# [Exercise requirements]
Copy every record exactly, leaving the pictures out.

# [Information shown]
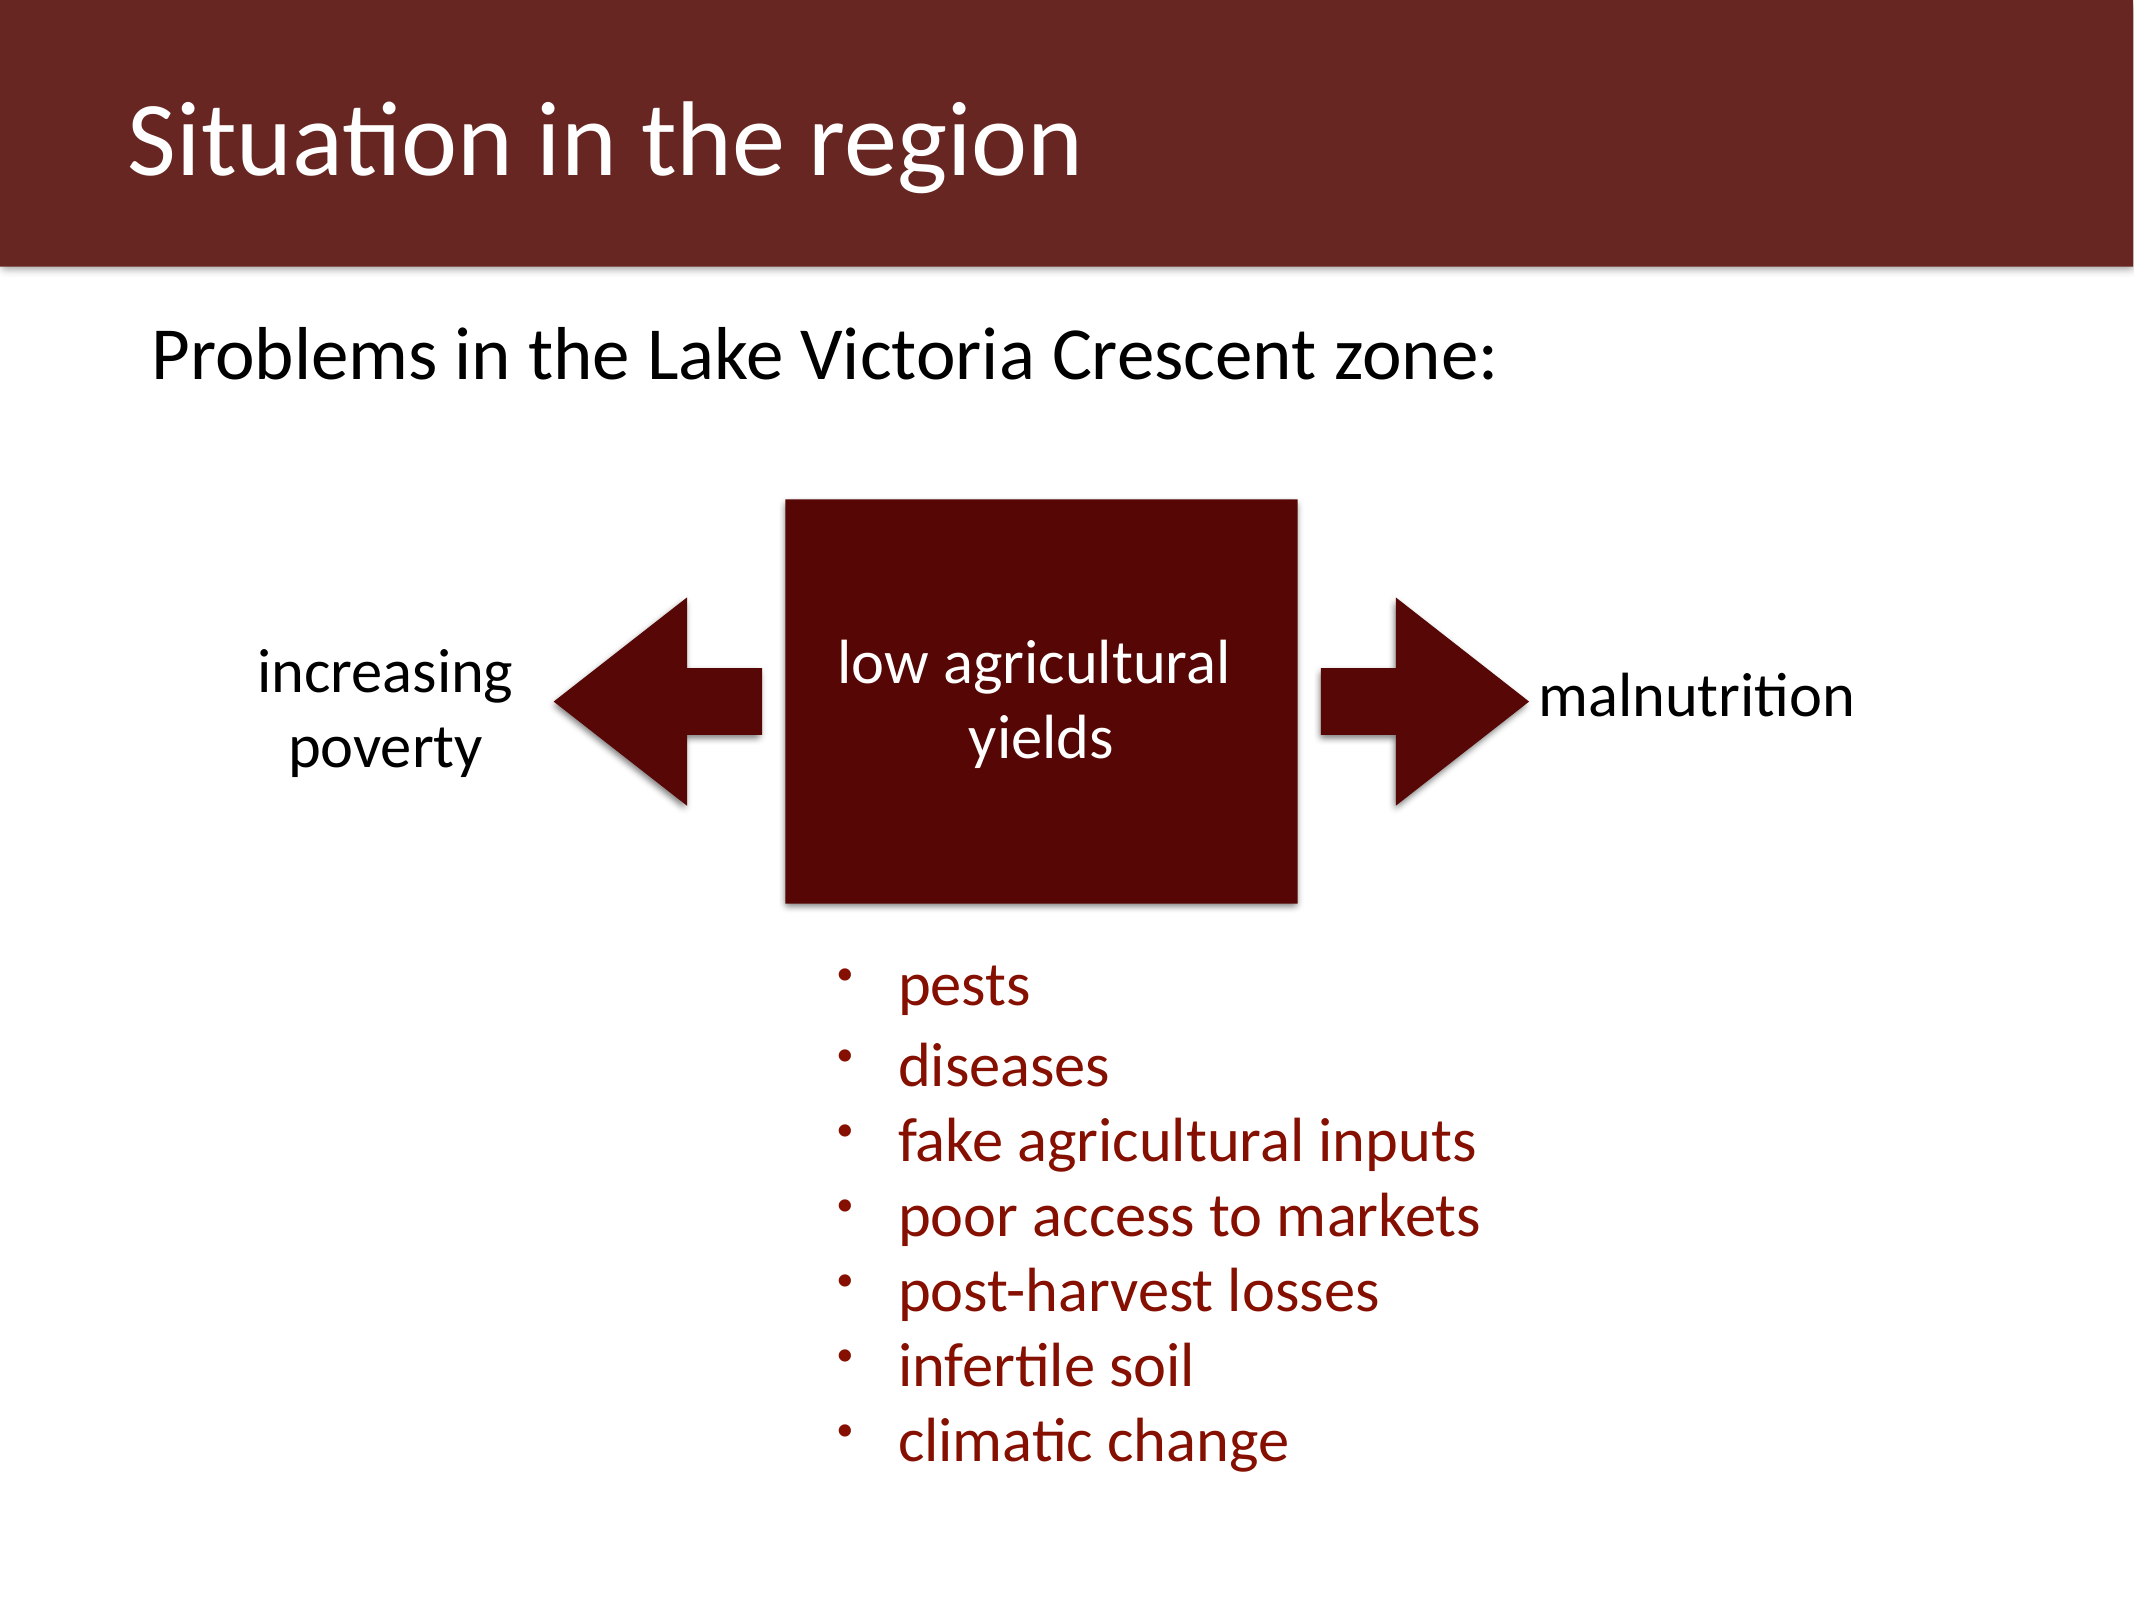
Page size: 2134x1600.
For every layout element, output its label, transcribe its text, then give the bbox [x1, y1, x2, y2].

title Situation in the region [106, 0, 2027, 267]
text_box increasing poverty [166, 622, 605, 789]
text_box [1320, 597, 1483, 806]
list Problems in the Lake Victoria Crescent zone: [143, 314, 1790, 500]
text_box [785, 499, 1298, 904]
text_box [605, 597, 763, 806]
text_box pests diseases fake agricultural inputs poor access to markets post-harvest losses infertile soil climatic change [829, 935, 1646, 1516]
text_box low agricultural yields [811, 613, 1272, 780]
text_box malnutrition [1467, 645, 1927, 738]
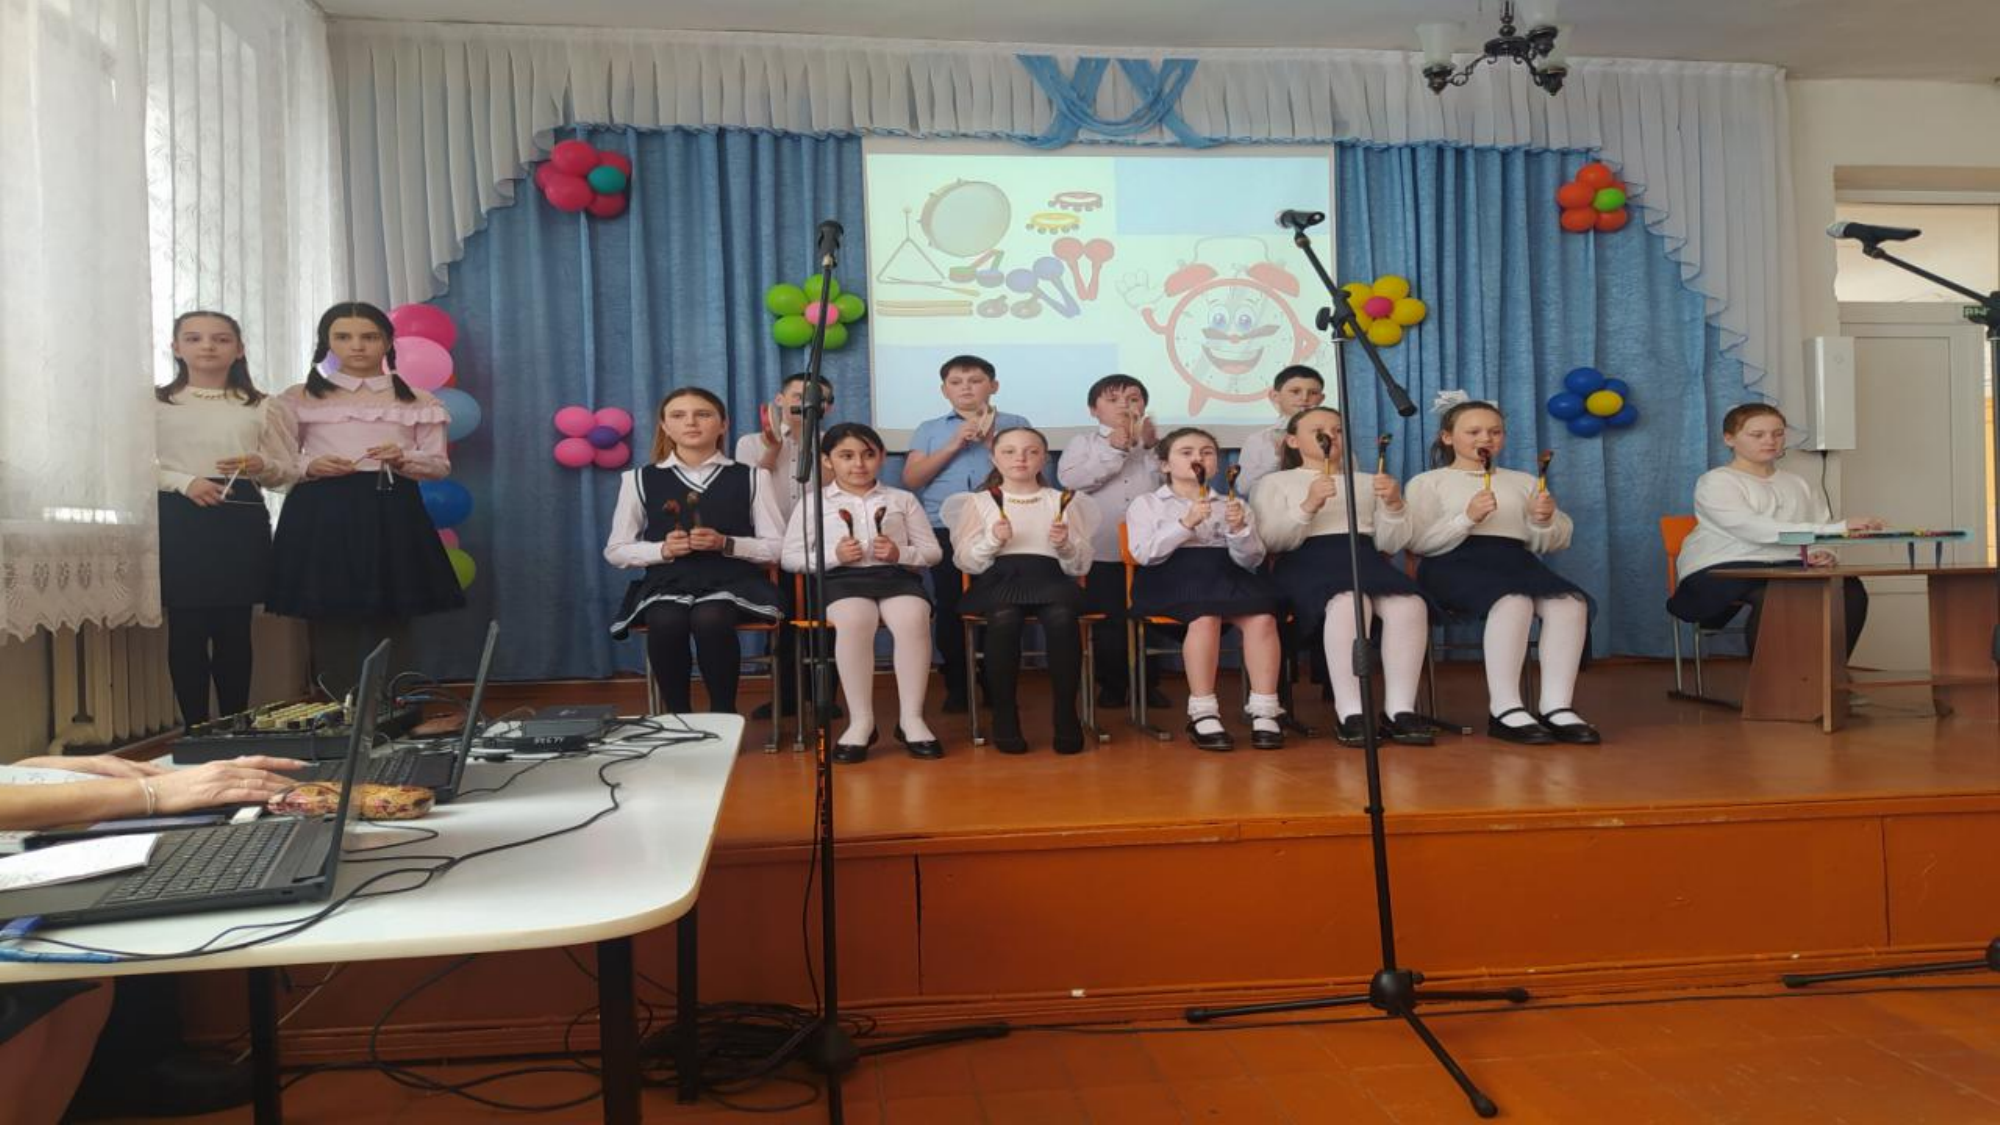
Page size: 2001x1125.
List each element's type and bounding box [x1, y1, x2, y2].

list [0, 0, 2000, 1125]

# [Answer section]
Page size: 2134x1600.
For every layout element, output its label, transcribe its text, then give the bbox [x1, y1, x2, y2].

title Situation in the region [106, 0, 2027, 267]
text_box increasing poverty [166, 622, 605, 789]
text_box [1320, 597, 1483, 806]
list Problems in the Lake Victoria Crescent zone: [143, 314, 1790, 500]
text_box [785, 499, 1298, 904]
text_box [605, 597, 763, 806]
text_box pests diseases fake agricultural inputs poor access to markets post-harvest losses infertile soil climatic change [829, 935, 1646, 1516]
text_box low agricultural yields [811, 613, 1272, 780]
text_box malnutrition [1467, 645, 1927, 738]
Page size: 2001x1125.
List each element's type and bounding box [x1, y1, x2, y2].

list [0, 0, 2000, 1125]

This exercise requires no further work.